On Fri, 08 Mar 2002 10:06:25 -0500, Tim Bradshaw wrote: >> I would have an easier time "trusting" my environment if I knew its >> safety relies on proofs rather than on mere hope that not one of a buch >> of a few thousand programmers who I personally don't know haven't >> screwed up somewhere.
> Well, that's good. Perhaps you should start writing a provably correct > shared-memory multiprocessor OS that scales to, say, a 100 processor > machine reasonably well and supports all the features of, say, Solaris > on such HW, and performs as well.
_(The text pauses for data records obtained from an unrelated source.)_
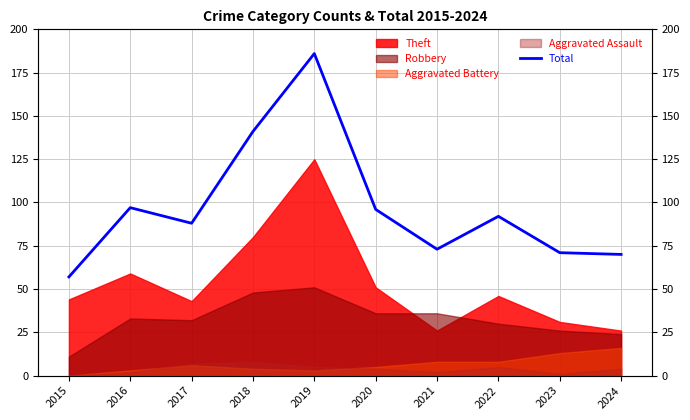

Is it true that the value at 2020 is 161?

False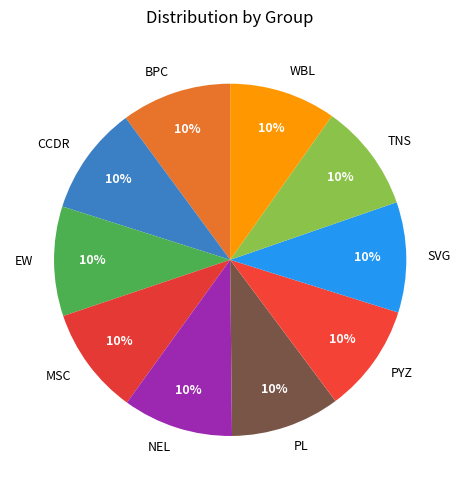

The SVG slice represents 1% of the pie. True or false?

False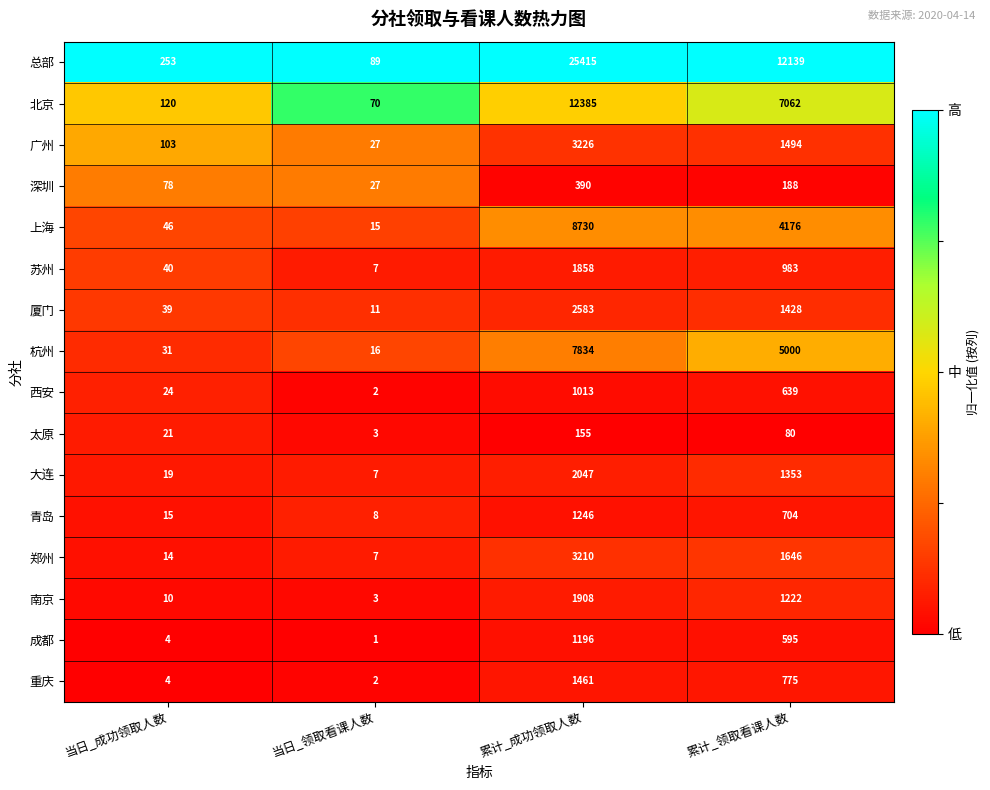

Is it true that 厦门 equals 39 at 当日_成功领取人数?

True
I might, but I need someone to pay me for doing so. Plus, there is no guarantee that the result would be widely empoyed. Look at what we are stuck with now (Windows, Windows, Windows, with perhaps an odd Linux here and there in the mix): Technical superiority is not at all a guarantee for success in this marketplace. (Neither Windows nor Linux would be so popular otherwise.)
By the way, what I am thinking of would never support "all the features of, say, Solaris", at least not to the point of low-level (API-) compatibility. This is because we are talking complete redesign of *everything*, and this must start with exactly those interfaces. Of course, the resulting incompatibility with existing software would make it even harder to be accepted. Basically, we are stuck with what we have now. I am quite confident that in, say, 100 years the world of OS design will look quite different, but it will take a major revolution or two to get there.
Tim Bradshaw <t...@cley.com> writes: > I think you're missing the distinction between necessary and > sufficient. No one is claiming that memory protection mechanisms > are *sufficient* but for native code applications I think I would > like to claim they are *necessary* to run untrusted native code.
But why would you want to run untrusted native code? I believe Microsoft is setting up an entire trust infrastructure for binaries, with cryptographic signing of applications and drivers and whatnot, and that's probably for a reason.
Are you willing to take a (potentially) big performance hit just to be able to support the jail system call? Maybe sometimes that's necessary, but not always.
Erik Naggum <e...@naggum.net> writes: > They would today, since all kinds of creep can and do get access to > computers. Besides, if anyone would implement a system that invites > intrusion and viruses and malicious abuse and is completely helpless in > the face of such abuse, they would be violating a number of Microsoft > patents on how _not_ to design software.
And since the popular operating systems *do* have those memory protection features, it's not possible for a creep to get in and destroy a system, right?